Et je n’ai jamais été déçu ! Ceci est dit avec toute la prudence qui s’impose, car chacun le sait, les situations ne sont jamais identiques, chaque crise est un cas particulier, mais admettons quand même que, régulièrement, les mêmes lignes de force émergent. Cette méthode requiert quand même quelques conditions impératives, dont la toute première est la prise de conscience collective de ce qui nous attend sans réponse proposée. Entendons-nous bien, quand je parle de prise de conscience collective, j’évoque bien tous les acteurs, en Afrique, en Europe, à l’ONU … chacun doit être persuadé du risque pris à ne rien faire. D’autres conditions sont nécessaires, et notamment une volonté politique inébranlable de changer les choses, des acteurs locaux mobilisés, motivés qui s’emparent de la gestion des actions, des moyens financiers à la hauteur (en l’occurrence, un centième des enveloppes annoncées pour la zone par les différents contributeurs devraient largement couvrir les besoins).

L’enjeu n’est-il pas d’ampleur suffisante pour que ces conditions soient remplies ? Enfin, et comme quoi il ne faut pas toujours désespérer, j’ai relevé ce matin quelques propositions dans Jeune Afrique (que je livre ci-dessous). Elles émanent d’un chercheur, Boubacar Haïdara, qui les propose pour “enrayer la spirale de la violence dans le centre du Mali”. Elles pourraient accompagner cette politique de multiplication des actions. Cela vaudrait mieux que les incessants colloques, forums, ateliers, séminaires, conférences …qu’on nous prépare sur le sujet Sahel et n’auront pour mérite que de procurer des per diem conséquents aux heureux et toujours les mêmes participants.

Par Bruno Clément-Bollée Général de corps d’armée (2S)

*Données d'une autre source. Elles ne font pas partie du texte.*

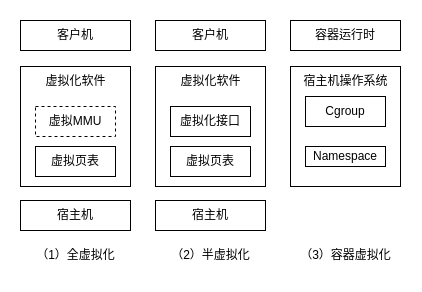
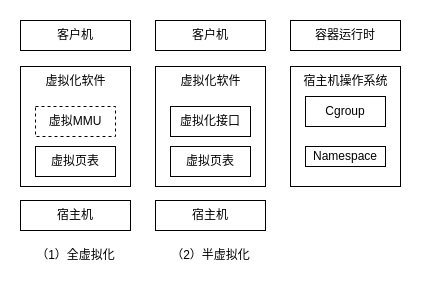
  <mxCell id="0" />
  <mxCell id="1" parent="0" />
  <mxCell id="2" value="客户机" style="rounded=0;whiteSpace=wrap;html=1;" vertex="1" parent="1"><mxGeometry y="20" width="110" height="30" as="geometry" x="20" /></mxCell>
  <mxCell id="3" value="客户机" style="rounded=0;whiteSpace=wrap;html=1;" vertex="1" parent="1"><mxGeometry x="155" y="20" width="110" height="30" as="geometry" /></mxCell>
  <mxCell id="4" value="容器运行时" style="rounded=0;whiteSpace=wrap;html=1;" vertex="1" parent="1"><mxGeometry x="290" y="20" width="110" height="30" as="geometry" /></mxCell>
  <mxCell id="5" value="" style="rounded=0;whiteSpace=wrap;html=1;" vertex="1" parent="1"><mxGeometry y="66" width="110" height="120" as="geometry" x="20" /></mxCell>
  <mxCell id="6" value="虚拟MMU" style="rounded=0;whiteSpace=wrap;html=1;dashed=1;" vertex="1" parent="1"><mxGeometry x="35" y="106" width="80" height="30" as="geometry" /></mxCell>
  <mxCell id="7" value="虚拟化软件" style="text;html=1;align=center;verticalAlign=middle;resizable=0;points=[];autosize=1;strokeColor=none;fillColor=none;" vertex="1" parent="1"><mxGeometry x="35" y="66" width="80" height="30" as="geometry" /></mxCell>
  <mxCell id="8" value="虚拟页表" style="rounded=0;whiteSpace=wrap;html=1;" vertex="1" parent="1"><mxGeometry x="35" y="146" width="80" height="30" as="geometry" /></mxCell>
  <mxCell id="9" value="宿主机" style="rounded=0;whiteSpace=wrap;html=1;" vertex="1" parent="1"><mxGeometry y="200" width="110" height="30" as="geometry" x="20" /></mxCell>
  <mxCell id="10" value="" style="rounded=0;whiteSpace=wrap;html=1;" vertex="1" parent="1"><mxGeometry x="155" y="66" width="110" height="120" as="geometry" /></mxCell>
  <mxCell id="11" value="虚拟化接口" style="rounded=0;whiteSpace=wrap;html=1;" vertex="1" parent="1"><mxGeometry x="170" y="106" width="80" height="30" as="geometry" /></mxCell>
  <mxCell id="12" value="虚拟化软件" style="text;html=1;align=center;verticalAlign=middle;resizable=0;points=[];autosize=1;strokeColor=none;fillColor=none;" vertex="1" parent="1"><mxGeometry x="170" y="66" width="80" height="30" as="geometry" /></mxCell>
  <mxCell id="13" value="虚拟页表" style="rounded=0;whiteSpace=wrap;html=1;" vertex="1" parent="1"><mxGeometry x="170" y="146" width="80" height="30" as="geometry" /></mxCell>
  <mxCell id="14" value="宿主机" style="rounded=0;whiteSpace=wrap;html=1;" vertex="1" parent="1"><mxGeometry x="155" y="200" width="110" height="30" as="geometry" /></mxCell>
  <mxCell id="15" value="" style="rounded=0;whiteSpace=wrap;html=1;" vertex="1" parent="1"><mxGeometry x="290" y="66" width="110" height="120" as="geometry" /></mxCell>
  <mxCell id="16" value="Cgroup" style="rounded=0;whiteSpace=wrap;html=1;" vertex="1" parent="1"><mxGeometry x="305" y="96" width="80" height="30" as="geometry" /></mxCell>
  <mxCell id="17" value="宿主机操作系统" style="text;html=1;align=center;verticalAlign=middle;resizable=0;points=[];autosize=1;strokeColor=none;fillColor=none;" vertex="1" parent="1"><mxGeometry x="290" y="66" width="110" height="30" as="geometry" /></mxCell>
  <mxCell id="18" value="Namespace" style="rounded=0;whiteSpace=wrap;html=1;" vertex="1" parent="1"><mxGeometry x="305" y="146" width="80" height="20" as="geometry" /></mxCell>
  <mxCell id="19" style="edgeStyle=orthogonalEdgeStyle;rounded=0;orthogonalLoop=1;jettySize=auto;html=1;exitX=0.5;exitY=1;exitDx=0;exitDy=0;" edge="1" parent="1" source="18" target="18"><mxGeometry relative="1" as="geometry" /></mxCell>
  <mxCell id="20" value="（1）全虚拟化" style="text;html=1;align=center;verticalAlign=middle;resizable=0;points=[];autosize=1;strokeColor=none;fillColor=none;" vertex="1" parent="1"><mxGeometry x="25" y="240" width="100" height="30" as="geometry" /></mxCell>
  <mxCell id="21" value="（2）半虚拟化" style="text;html=1;align=center;verticalAlign=middle;resizable=0;points=[];autosize=1;strokeColor=none;fillColor=none;" vertex="1" parent="1"><mxGeometry x="160" y="240" width="100" height="30" as="geometry" /></mxCell>
- <mxCell id="22" value="（3）容器虚拟化" style="text;html=1;align=center;verticalAlign=middle;resizable=0;points=[];autosize=1;strokeColor=none;fillColor=none;" vertex="1" parent="1"><mxGeometry x="290" y="240" width="110" height="30" as="geometry" /></mxCell>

 Ex-directeur de la coopération de sécurité et de défense au MAE

 Ex-commandant de l’opération Licorne et des forces françaises en RCI

Ex-commandant des forces françaises dans la zone sud de l’océan Indien

 Ex-commandant du 5ème RIAOM à Djibouti

Le chercheur Boubacar Haïdara propose :

– Un démarquage total de l’État des groupes armés communautaires incontrôlables et aux activités répréhensibles, et leur désarmement voire leur dissolution pure et simple ;

 – Une fermeté affichée de l’État vis-à-vis des prévarications des militaires (obligation pour eux de répondre à l’appel des communautés dans le besoin), et vis-à-vis de ceux coupables d’exactions extrajudiciaires.

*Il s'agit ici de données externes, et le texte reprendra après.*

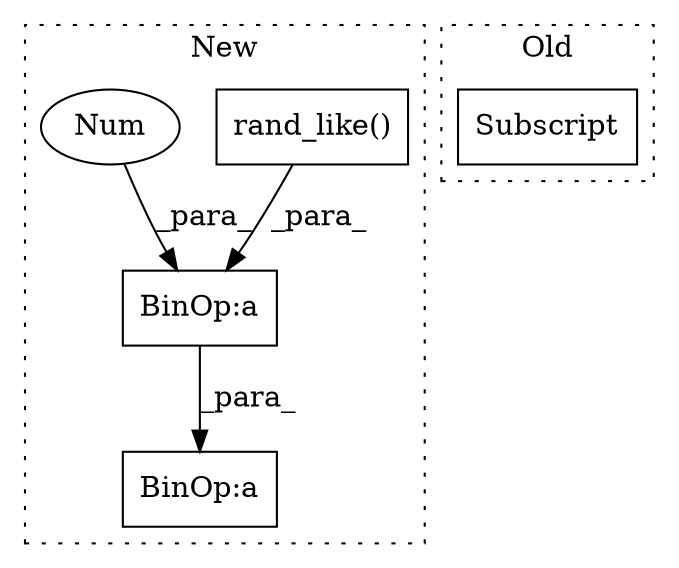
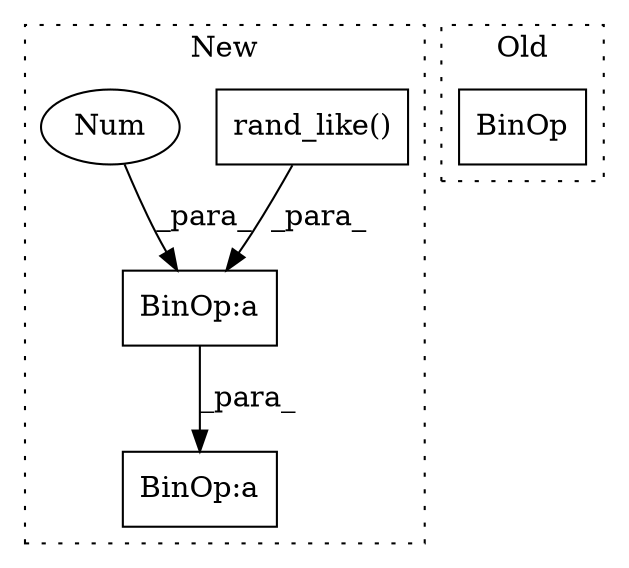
  digraph {
    node [a=82 l=3 shape=box]
    n1 [a=75 l="16,1" label="rand_like()" s="6063,6085"]
    n2 [label="BinOp:a" s=6086]
    n3 [label="BinOp:a" s=6058]
    n4 [a=76 label=Num s=6089 shape=ellipse]
-   n5 [a=63 l="18,0" label=Subscript s="5865,0"]
+   n5 [a=63 l="18,0" label=BinOp s="5865,0"]
    subgraph cluster_1 {
      label=New
      style=dotted
      n1
      n2
      n3
      n4
    }
    subgraph cluster_2 {
      label=Old
      style=dotted
      n5
    }
    n1 -> n2 [label=_para_]
    n2 -> n3 [label=_para_]
    n4 -> n2 [label=_para_]
  }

 L’État devra, en outre, identifier, appréhender et punir les auteurs de crimes afin de combattre l’impunité qui a fortement contribué à l’expansion du niveau des violences sur le terrain ;

 – La Mission multidimensionnelle intégrée des Nations unies pour la stabilisation au Mali (MINUSMA) pourrait enfin concrètement s’investir de son rôle de protection des civils et de facilitation du dialogue entre les parties ;

 – Des campagnes de sensibilisation inclusives, visant à faire évoluer les représentations qui aujourd’hui font systématiquement du Peul un jihadiste, pourraient être initiées par le gouvernement de Bamako. Mais cela passerait aussi forcément par un démarcage des populations peules des actes répréhensibles commis en leurs noms par certains des leurs, ou qui s’identifient comme tels, à l’exemple de la campagne « Not in my name » des musulmans de Grande-Bretagne contre l’État islamique.